For every line in the records that has the word "FRITZING", make a copy.

[Machine-readable hardware designs]
↓
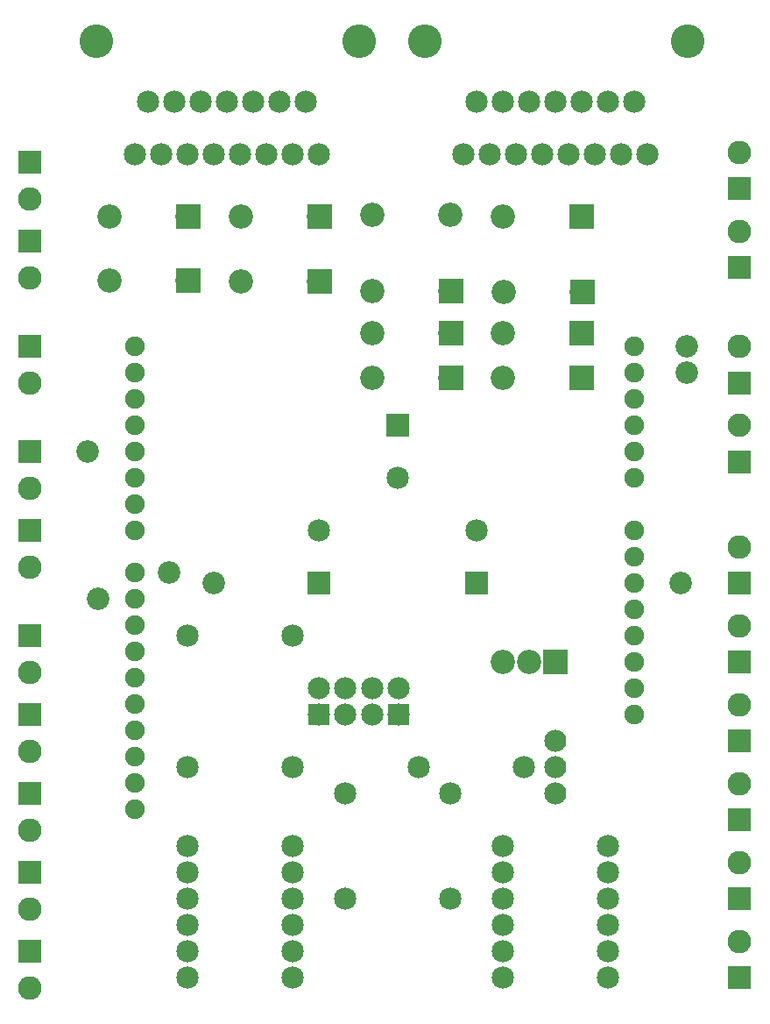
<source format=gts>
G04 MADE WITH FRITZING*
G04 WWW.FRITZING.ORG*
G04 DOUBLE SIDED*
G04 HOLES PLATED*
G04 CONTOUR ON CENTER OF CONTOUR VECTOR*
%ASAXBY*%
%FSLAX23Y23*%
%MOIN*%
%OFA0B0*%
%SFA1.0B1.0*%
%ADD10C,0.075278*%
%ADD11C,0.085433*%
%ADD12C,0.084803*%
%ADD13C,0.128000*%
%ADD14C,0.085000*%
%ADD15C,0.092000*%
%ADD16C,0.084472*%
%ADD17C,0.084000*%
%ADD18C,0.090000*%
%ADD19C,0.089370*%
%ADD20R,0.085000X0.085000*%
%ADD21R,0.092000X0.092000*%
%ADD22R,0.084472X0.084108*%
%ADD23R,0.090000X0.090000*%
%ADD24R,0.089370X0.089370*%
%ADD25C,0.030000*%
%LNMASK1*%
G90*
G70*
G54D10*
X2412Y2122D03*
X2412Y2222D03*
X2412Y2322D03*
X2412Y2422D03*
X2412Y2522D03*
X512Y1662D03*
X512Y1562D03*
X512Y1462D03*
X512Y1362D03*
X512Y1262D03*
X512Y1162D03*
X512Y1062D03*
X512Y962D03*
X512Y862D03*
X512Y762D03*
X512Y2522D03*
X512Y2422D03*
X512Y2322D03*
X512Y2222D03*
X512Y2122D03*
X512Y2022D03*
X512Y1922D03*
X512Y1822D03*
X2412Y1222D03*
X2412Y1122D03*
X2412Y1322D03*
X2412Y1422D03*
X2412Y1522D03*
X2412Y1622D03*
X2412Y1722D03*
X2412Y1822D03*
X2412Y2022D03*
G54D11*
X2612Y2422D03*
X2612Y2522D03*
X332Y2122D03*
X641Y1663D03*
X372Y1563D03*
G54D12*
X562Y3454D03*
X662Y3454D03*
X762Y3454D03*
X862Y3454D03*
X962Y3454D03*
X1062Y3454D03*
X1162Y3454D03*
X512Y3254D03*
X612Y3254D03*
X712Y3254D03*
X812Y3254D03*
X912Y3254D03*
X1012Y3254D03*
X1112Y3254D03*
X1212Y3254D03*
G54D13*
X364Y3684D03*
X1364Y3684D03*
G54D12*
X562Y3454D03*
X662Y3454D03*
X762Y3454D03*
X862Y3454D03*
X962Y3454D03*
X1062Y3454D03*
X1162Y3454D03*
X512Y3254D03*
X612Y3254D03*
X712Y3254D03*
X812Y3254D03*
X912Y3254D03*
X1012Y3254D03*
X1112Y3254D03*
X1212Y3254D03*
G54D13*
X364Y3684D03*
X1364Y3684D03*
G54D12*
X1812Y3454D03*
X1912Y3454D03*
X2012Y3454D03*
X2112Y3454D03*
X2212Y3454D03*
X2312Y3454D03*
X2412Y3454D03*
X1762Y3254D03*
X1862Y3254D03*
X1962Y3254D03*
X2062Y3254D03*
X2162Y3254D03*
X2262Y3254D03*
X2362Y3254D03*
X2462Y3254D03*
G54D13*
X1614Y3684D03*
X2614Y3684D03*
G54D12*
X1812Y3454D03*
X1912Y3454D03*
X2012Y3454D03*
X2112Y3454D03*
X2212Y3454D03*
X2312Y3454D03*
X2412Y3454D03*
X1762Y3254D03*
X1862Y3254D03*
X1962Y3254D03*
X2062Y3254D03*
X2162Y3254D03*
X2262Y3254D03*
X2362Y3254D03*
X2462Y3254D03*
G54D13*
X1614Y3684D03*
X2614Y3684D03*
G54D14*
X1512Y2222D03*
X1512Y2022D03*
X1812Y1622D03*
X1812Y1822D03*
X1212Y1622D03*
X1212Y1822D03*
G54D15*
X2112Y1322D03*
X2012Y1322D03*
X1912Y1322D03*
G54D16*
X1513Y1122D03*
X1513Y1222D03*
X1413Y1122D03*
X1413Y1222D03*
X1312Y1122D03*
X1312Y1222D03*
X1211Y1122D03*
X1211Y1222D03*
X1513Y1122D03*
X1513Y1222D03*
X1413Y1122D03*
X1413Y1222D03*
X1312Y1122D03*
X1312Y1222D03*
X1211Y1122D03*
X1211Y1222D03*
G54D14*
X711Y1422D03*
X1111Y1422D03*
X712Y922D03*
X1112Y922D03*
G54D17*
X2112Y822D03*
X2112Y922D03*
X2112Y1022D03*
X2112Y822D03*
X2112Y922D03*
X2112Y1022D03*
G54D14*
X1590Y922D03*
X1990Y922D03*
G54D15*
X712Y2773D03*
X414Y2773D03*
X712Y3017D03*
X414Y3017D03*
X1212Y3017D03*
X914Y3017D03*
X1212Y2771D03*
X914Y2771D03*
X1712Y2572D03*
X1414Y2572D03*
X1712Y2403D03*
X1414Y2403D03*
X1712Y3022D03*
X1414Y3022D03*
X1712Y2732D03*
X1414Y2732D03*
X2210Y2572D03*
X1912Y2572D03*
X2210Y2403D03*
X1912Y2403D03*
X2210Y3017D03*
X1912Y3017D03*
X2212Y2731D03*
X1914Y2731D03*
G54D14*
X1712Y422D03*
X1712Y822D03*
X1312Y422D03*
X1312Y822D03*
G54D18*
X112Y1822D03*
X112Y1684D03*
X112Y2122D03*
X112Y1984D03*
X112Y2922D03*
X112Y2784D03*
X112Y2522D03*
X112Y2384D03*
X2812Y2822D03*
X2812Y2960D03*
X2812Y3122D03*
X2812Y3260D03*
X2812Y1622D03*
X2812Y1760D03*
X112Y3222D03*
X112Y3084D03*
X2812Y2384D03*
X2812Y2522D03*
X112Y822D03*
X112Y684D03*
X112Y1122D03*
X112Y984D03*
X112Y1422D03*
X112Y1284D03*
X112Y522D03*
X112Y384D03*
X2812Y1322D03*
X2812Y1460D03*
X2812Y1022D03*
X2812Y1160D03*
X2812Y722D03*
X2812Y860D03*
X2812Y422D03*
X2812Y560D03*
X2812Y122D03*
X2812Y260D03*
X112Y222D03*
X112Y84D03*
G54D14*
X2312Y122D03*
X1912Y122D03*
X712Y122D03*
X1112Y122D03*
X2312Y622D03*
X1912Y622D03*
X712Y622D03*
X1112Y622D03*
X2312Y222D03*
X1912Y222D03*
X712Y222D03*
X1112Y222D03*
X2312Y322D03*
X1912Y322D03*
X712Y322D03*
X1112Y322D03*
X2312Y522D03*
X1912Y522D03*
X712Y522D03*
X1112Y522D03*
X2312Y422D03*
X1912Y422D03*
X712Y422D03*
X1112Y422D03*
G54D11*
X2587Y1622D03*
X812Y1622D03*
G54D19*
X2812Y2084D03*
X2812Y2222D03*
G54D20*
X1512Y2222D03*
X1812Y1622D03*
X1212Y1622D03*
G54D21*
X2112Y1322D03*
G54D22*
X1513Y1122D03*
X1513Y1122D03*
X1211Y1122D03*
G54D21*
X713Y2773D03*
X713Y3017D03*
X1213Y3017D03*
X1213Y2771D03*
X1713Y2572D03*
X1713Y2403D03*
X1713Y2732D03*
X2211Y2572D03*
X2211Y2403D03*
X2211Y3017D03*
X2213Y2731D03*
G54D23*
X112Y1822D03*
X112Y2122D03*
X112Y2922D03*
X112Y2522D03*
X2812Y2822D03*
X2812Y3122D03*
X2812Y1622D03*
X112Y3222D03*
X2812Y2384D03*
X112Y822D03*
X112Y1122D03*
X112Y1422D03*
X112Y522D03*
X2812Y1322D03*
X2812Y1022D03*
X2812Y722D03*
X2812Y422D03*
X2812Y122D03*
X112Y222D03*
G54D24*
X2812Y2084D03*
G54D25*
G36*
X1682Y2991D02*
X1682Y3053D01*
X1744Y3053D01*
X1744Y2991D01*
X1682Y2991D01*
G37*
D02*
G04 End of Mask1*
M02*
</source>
↑
- TASK RESULT
G04 MADE WITH FRITZING*
G04 WWW.FRITZING.ORG*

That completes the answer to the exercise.